Does it matter? You might
think that all the risk is with the developer and not with the local authority.
But there is a risk. If we allow the expansion of this retail site in the context
of a declining market, and it succeeds, it can only do so by transferring trade
from existing retail centres to this one – taking trade from Talbot Green, from
Tonypandy, from Pontypridd, from Tonyrefail, from Llanharan and every other
town centre in the County Borough. This is the important point that is being
made by the RCT Chambers of Trade and Commerce.
I must say that the officers’
report before you is far too relaxed about the effect on other centres in RCT. The
report predicts that trade in Talbot
Green will fall by 10% and trade in Pontypridd by 6% and then says that this is
not significant. I have to ask what world are we living in? Retail margins are
tiny – a further fall of 6 or 10% in trade will kill of a large proportion of
the current retailers in these towns. Read the companies’ annual reports and
you will not come to the same conclusion as this officer report.
The applicant claims that
the development will create 1900 jobs. The applicant is clever enough to know
that this cannot be true. There may be 1900 jobs on this site but as there is
no increase in spending in shops every one of these jobs must come from other
shops. The net increase in jobs must be zero.
You may think that taking
trade and jobs from Cardiff
is a good thing. But let’s just think that through. As our LDP says, our future
economic success requires that we attract and develop high quality
manufacturing and knowledge based industries. We will only do that if we sit
along side a successful city centre in Cardiff.

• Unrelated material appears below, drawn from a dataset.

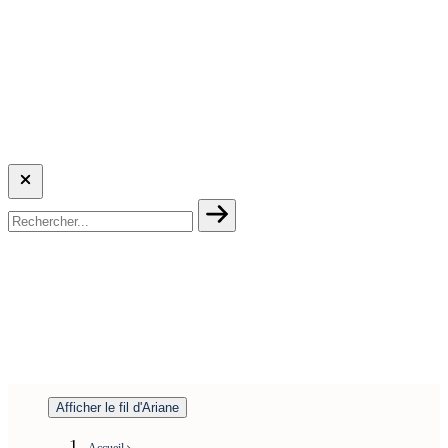
Afficher le fil d'Ariane
Accueil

If we turn SE Wales into an American doughnut
– a region without a city centre, we will all go down the pan. Over 20,000
people commute from RCT into Cardiff
each day. If a Debenhams worker commuting from Abercynon or Pontypridd is asked
to commute to Pontyclun instead of Cardiff,
will that be progress?
In fact, it is not the
case that Cardiff
retailing is sucking retail capacity out of RCT. Just over 20% of the RCT
economy is currently devoted to retailing. That figure is no higher in Cardiff.
I am convinced that there
is a successful future for retailing in RCT, despite the inevitable switch to
the internet. But this requires that we focus on our existing town centres and
not on out-of-date retail parks. We support our existing town centres to focus
on the sort of face-to-face services that the internet cannot provide. Our High
Streets will need to change and innovate; but they can have a future. In
contrast out-of town retail parks have no future.
A new supermarket needs
to be developed but currently it is in the wrong place. It is on the Greenfield at the back of
the site with every chance that in twenty years time it will still be
surrounded by derelict factory sites.
I would welcome a revised
application which brings the supermarket forward on to the old Purolite site,
alongside the existing Leekes site. The vacant space at the back of the site
should then be made available in a flexible manner as the need develops – it
may be for extra retail, it might be for distribution, it might be for other
economic activity.
I have become convinced
that you should turn down this application in its current form. The application
is contrary to our LDP because it does not meet any additional retail need and
cannot therefore create any new jobs. It would not succeed on appeal.